Parts of our collective American memory wants to obfuscate truths and prop up lies. People right now are actively removing memorials of service — particularly services performed by women and minorities. At the same time, they are also trying to convince the public that alcoholics, drug users, and dog killers are worthy of government leadership positions and their accompanying default of respect.
They want to use what is left of government agencies, in no small part, to gatekeep public benefits: that is, by making government online systems harder to use so that people who need benefits have to jump though hoops — built by mostly well-meaning product teams — to get them. This recent story in Georgia is just one example of an online system built to make getting benefits more difficult.

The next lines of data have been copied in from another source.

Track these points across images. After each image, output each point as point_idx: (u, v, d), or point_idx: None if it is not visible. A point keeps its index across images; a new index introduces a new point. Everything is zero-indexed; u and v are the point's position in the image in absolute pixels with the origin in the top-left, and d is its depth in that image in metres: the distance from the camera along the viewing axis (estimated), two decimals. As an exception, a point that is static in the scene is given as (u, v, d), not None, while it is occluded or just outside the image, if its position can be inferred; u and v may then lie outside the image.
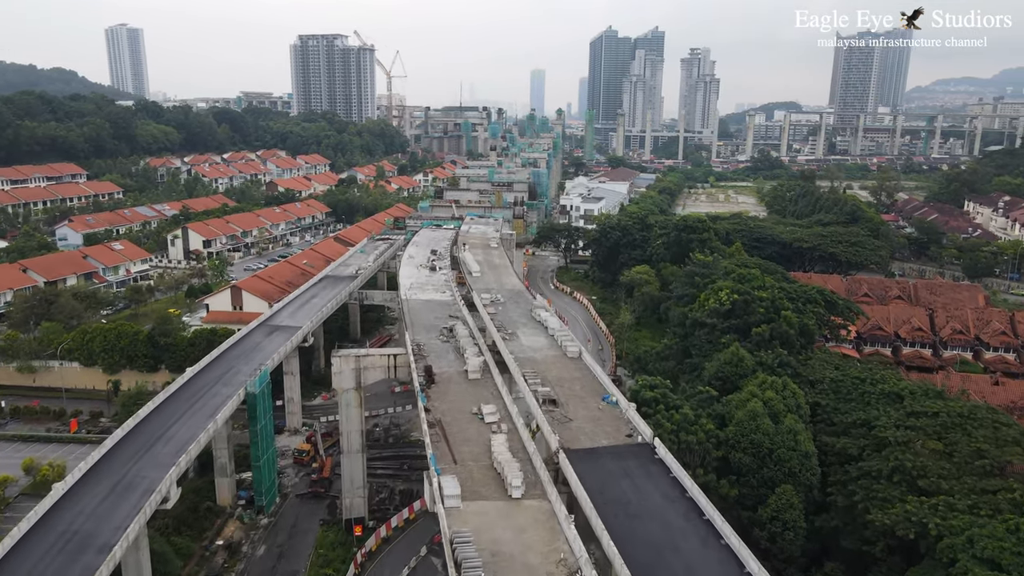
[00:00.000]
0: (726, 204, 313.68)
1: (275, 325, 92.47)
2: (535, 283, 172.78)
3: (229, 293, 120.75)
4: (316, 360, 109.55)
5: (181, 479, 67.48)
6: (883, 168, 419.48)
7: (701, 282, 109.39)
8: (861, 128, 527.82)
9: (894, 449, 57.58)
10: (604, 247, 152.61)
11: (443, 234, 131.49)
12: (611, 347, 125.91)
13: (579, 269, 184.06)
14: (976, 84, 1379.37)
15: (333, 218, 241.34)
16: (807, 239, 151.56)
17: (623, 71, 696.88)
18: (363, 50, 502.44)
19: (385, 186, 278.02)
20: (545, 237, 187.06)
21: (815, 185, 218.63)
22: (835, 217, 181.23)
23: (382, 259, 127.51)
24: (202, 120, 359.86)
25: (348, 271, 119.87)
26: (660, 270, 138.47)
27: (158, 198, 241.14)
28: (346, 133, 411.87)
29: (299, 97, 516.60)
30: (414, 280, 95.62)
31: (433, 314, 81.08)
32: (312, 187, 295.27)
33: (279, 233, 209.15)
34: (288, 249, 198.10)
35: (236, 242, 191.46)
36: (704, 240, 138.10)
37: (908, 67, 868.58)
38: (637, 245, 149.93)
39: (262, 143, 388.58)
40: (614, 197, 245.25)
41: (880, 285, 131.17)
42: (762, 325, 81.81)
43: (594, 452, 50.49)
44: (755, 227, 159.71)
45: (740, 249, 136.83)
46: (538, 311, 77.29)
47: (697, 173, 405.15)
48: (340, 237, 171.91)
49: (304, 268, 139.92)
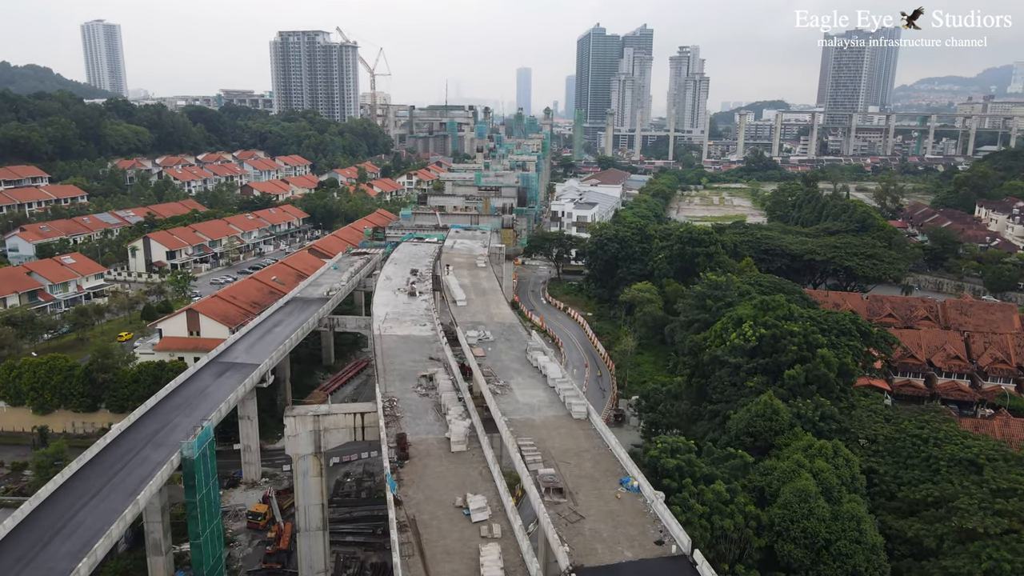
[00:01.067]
0: (721, 208, 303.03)
1: (229, 362, 79.66)
2: (525, 296, 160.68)
3: (185, 317, 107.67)
4: (280, 394, 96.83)
5: (107, 557, 55.20)
6: (886, 171, 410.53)
7: (714, 306, 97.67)
8: (854, 128, 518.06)
9: (985, 544, 45.84)
10: (600, 260, 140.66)
11: (425, 249, 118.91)
12: (611, 374, 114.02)
13: (572, 280, 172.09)
14: (960, 83, 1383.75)
15: (311, 224, 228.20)
16: (819, 251, 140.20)
17: (611, 70, 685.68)
18: (345, 47, 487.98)
19: (367, 190, 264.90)
20: (536, 247, 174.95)
21: (818, 189, 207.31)
22: (843, 225, 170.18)
23: (357, 277, 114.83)
24: (176, 120, 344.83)
25: (319, 292, 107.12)
26: (663, 287, 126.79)
27: (125, 203, 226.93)
28: (327, 133, 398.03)
29: (279, 96, 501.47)
30: (390, 309, 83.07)
31: (411, 355, 68.61)
32: (290, 190, 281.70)
33: (252, 242, 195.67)
34: (261, 260, 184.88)
35: (203, 252, 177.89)
36: (711, 254, 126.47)
37: (896, 66, 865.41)
38: (636, 258, 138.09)
39: (240, 143, 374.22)
40: (607, 202, 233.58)
41: (904, 305, 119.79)
42: (795, 366, 69.93)
43: (616, 571, 38.26)
44: (763, 238, 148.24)
45: (751, 265, 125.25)
46: (535, 354, 64.96)
47: (689, 175, 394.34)
48: (315, 248, 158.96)
49: (272, 286, 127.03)
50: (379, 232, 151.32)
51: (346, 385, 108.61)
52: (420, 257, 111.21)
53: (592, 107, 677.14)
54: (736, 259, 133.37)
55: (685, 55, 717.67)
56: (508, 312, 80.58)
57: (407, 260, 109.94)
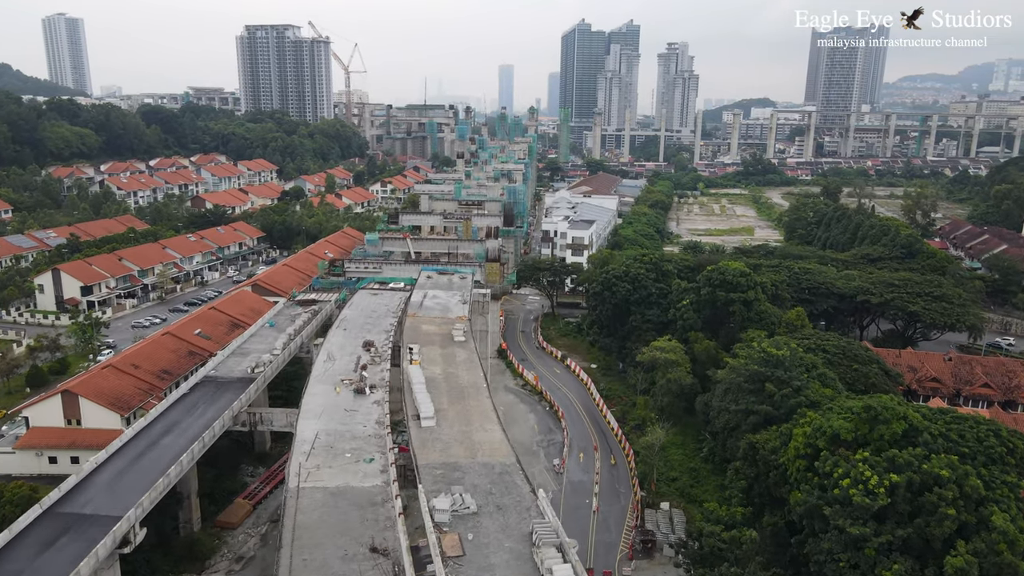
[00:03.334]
0: (724, 218, 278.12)
1: (73, 514, 52.42)
2: (514, 339, 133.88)
3: (60, 400, 79.99)
4: (185, 515, 69.55)
5: None
6: (890, 174, 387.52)
7: (777, 394, 71.51)
8: (852, 129, 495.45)
9: None
10: (608, 304, 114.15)
11: (387, 303, 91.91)
12: (629, 465, 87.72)
13: (569, 317, 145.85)
14: (942, 80, 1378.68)
15: (267, 243, 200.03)
16: (875, 290, 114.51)
17: (597, 67, 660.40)
18: (317, 43, 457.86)
19: (334, 202, 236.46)
20: (527, 277, 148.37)
21: (845, 206, 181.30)
22: (885, 250, 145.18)
23: (297, 341, 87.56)
24: (127, 121, 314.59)
25: (242, 366, 79.86)
26: (690, 342, 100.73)
27: (53, 219, 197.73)
28: (296, 135, 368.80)
29: (247, 94, 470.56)
30: (324, 424, 56.20)
31: (341, 540, 41.86)
32: (249, 201, 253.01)
33: (193, 268, 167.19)
34: (202, 292, 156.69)
35: (131, 285, 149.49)
36: (749, 301, 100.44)
37: (885, 64, 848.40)
38: (653, 302, 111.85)
39: (200, 146, 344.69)
40: (603, 216, 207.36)
41: (999, 370, 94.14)
42: (958, 543, 43.83)
43: None
44: (802, 273, 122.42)
45: (802, 317, 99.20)
46: (546, 553, 38.18)
47: (684, 179, 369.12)
48: (261, 284, 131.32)
49: (194, 343, 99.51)
50: (336, 267, 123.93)
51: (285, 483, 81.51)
52: (379, 317, 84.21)
53: (578, 105, 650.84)
54: (777, 303, 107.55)
55: (673, 52, 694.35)
56: (499, 438, 53.72)
57: (362, 321, 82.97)
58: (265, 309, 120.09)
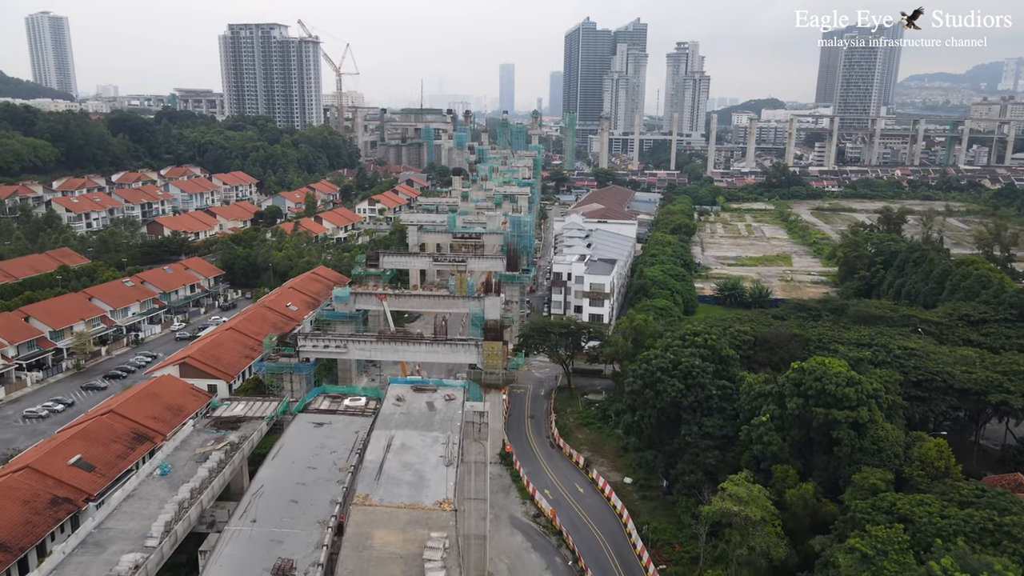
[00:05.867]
0: (752, 241, 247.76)
1: None
2: (521, 434, 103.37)
3: None
4: None
5: None
6: (924, 187, 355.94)
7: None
8: (878, 134, 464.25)
9: None
10: (652, 408, 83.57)
11: (333, 449, 61.36)
12: None
13: (589, 389, 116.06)
14: (950, 79, 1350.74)
15: (228, 282, 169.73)
16: (1013, 387, 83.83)
17: (603, 67, 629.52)
18: (306, 43, 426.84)
19: (311, 228, 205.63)
20: (535, 343, 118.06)
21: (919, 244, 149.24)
22: (989, 310, 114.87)
23: (195, 509, 56.81)
24: (90, 130, 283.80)
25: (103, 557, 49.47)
26: (774, 480, 70.50)
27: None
28: (279, 144, 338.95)
29: (231, 98, 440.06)
30: None
31: None
32: (217, 225, 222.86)
33: (127, 323, 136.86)
34: (133, 355, 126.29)
35: (41, 349, 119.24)
36: (861, 425, 70.10)
37: (899, 64, 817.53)
38: (714, 407, 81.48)
39: (174, 157, 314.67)
40: (622, 247, 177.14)
41: None
42: None
43: None
44: (905, 356, 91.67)
45: (944, 452, 68.63)
46: None
47: (702, 192, 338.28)
48: (192, 363, 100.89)
49: (59, 486, 68.94)
50: (287, 345, 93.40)
51: None
52: (314, 487, 53.77)
53: (583, 107, 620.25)
54: (890, 416, 76.96)
55: (683, 52, 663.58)
56: None
57: (286, 496, 52.39)
58: (190, 407, 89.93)
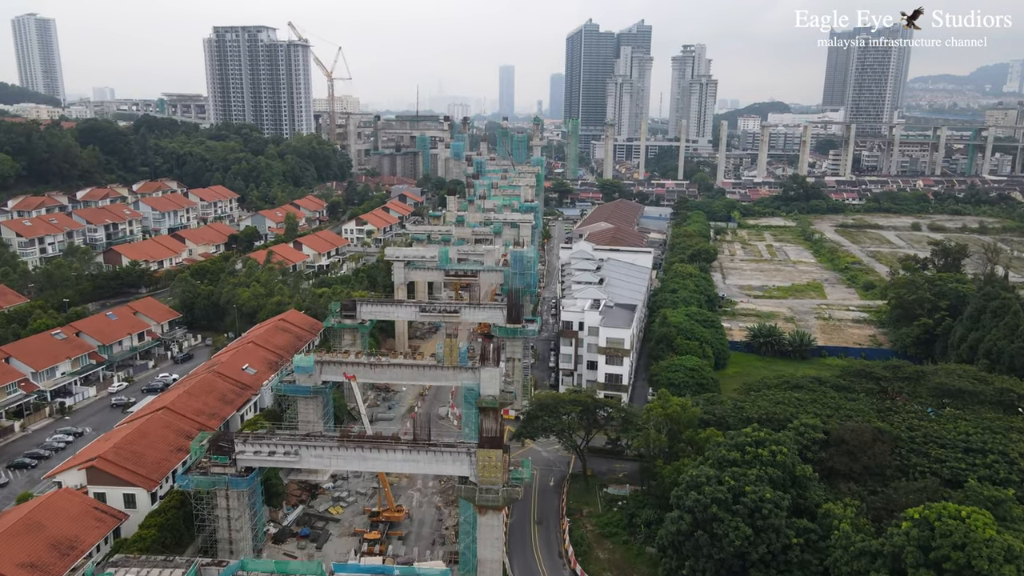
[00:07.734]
0: (776, 265, 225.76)
1: None
2: (526, 550, 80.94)
3: None
4: None
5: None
6: (952, 199, 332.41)
7: None
8: (897, 142, 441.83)
9: None
10: (707, 559, 61.31)
11: None
12: None
13: (610, 477, 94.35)
14: (955, 81, 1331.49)
15: (186, 326, 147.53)
16: None
17: (606, 70, 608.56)
18: (295, 46, 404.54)
19: (287, 257, 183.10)
20: (545, 423, 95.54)
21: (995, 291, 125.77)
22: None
23: None
24: (56, 143, 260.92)
25: None
26: None
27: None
28: (264, 155, 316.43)
29: (216, 105, 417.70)
30: None
31: None
32: (186, 251, 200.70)
33: (53, 387, 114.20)
34: (52, 433, 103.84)
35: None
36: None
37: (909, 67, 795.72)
38: (793, 562, 59.25)
39: (150, 170, 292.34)
40: (638, 280, 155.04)
41: None
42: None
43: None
44: None
45: None
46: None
47: (715, 207, 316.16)
48: (102, 465, 78.41)
49: None
50: (221, 453, 70.93)
51: None
52: None
53: (585, 112, 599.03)
54: None
55: (689, 55, 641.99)
56: None
57: None
58: (86, 541, 67.63)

In other words, funding towards certain programs are going towards the companies that are building preventative systems instead of the people who actually need funding.
This is part of reinforcing the same story some people are telling: government doesn’t work, it’s wasteful, and that it’s run by incompetents. The only thing that can combat this gaslighting is our memories. We need these memories now so that we remember that we can do better, and we need these memories later so that we can rebuild what is now being destroyed. As design an product professionals, we have a role in this: designing usable systems right now is a radical act, and it is going to be a useful skill once these systems start to get rebuilt.
If we are going to build a system that benefits more people, we are going to need to remember that we all once had a higher purpose.